As we ramp up, we expect to have up to 50 projects running in the lab concurrently, with a smaller number “in residence” in the physical collaboration space. Already, we have engaged with a large retailer, a major bank, and energy and natural resources companies. Most we can’t name yet. But one engagement, which we began before the physical collaboration space was created, shows how these deep collaboration projects will operate. Our researchers worked closely with Thiess Mining, one of the world’s largest contract mining companies, to improve the Australian company’s operational efficiencies using predictive maintenance technologies.

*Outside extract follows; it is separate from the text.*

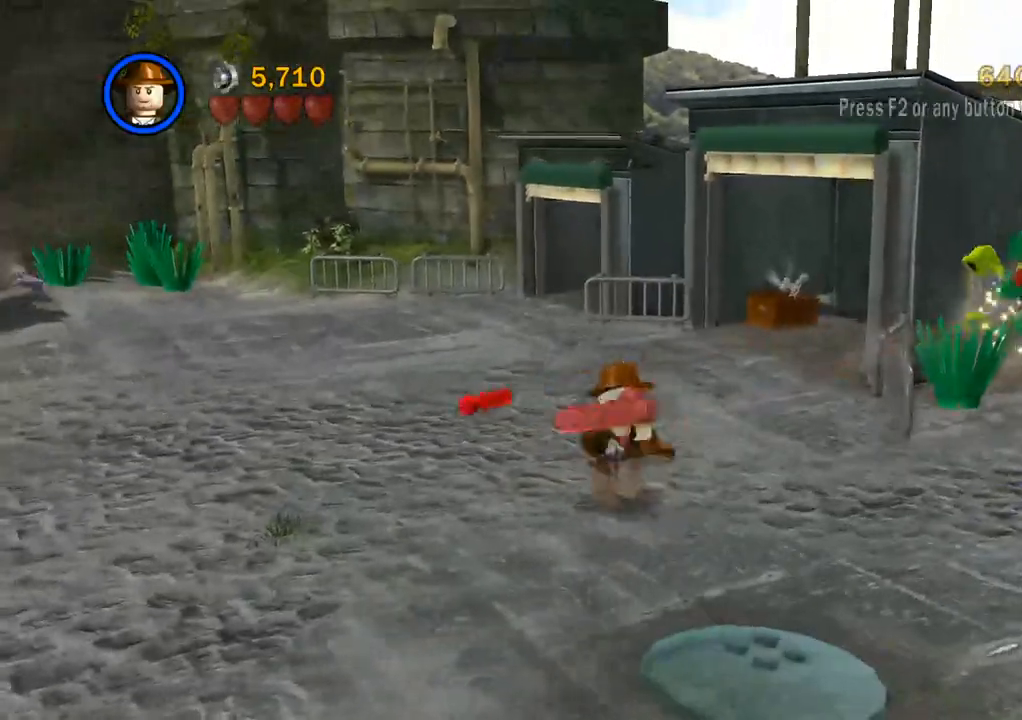
{"dt_ms": 500, "buttons": [], "left_stick": "right", "right_stick": "center", "events": [[300, "left_stick", "right"]]}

Many companies in the natural resources industry use either a fix-it-when-it-breaks approach or time-based maintenance schedules. Both methods result in unplanned downtime for equipment, premature parts replacement and lost production. Working with Thiess, we produced a system that helps mine operators schedule repairs when they are needed based on the actual “wear and tear” that each individual component in each piece of equipment has actually experienced. To accomplish this, we gathered and integrated current and historical data about the use of machines from sensors, production and other operational records, maintenance and inspection records, weather data and ground conditions. Then we created computer-based models for predicting when a particular part on a piece of equipment has a high risk of failing.
We also have integrated economic and logistical models of mine operations, so one can optimize to the profitability of the operation, for example.It’s estimated that a $30B mining operation could add about $3 billion per year to the bottom line by using technology such as this.
And that’s just the start. I have great expectations for the Accelerated Discovery Lab. We have the opportunity to solve really big problems, such as curing cancer or preventing the next global financial crisis. Big Data can be a blessing or a curse, depending on whether you know how to deal with it. At our lab, we’ll make the most of Big Data on behalf of our clients, partners and all of society.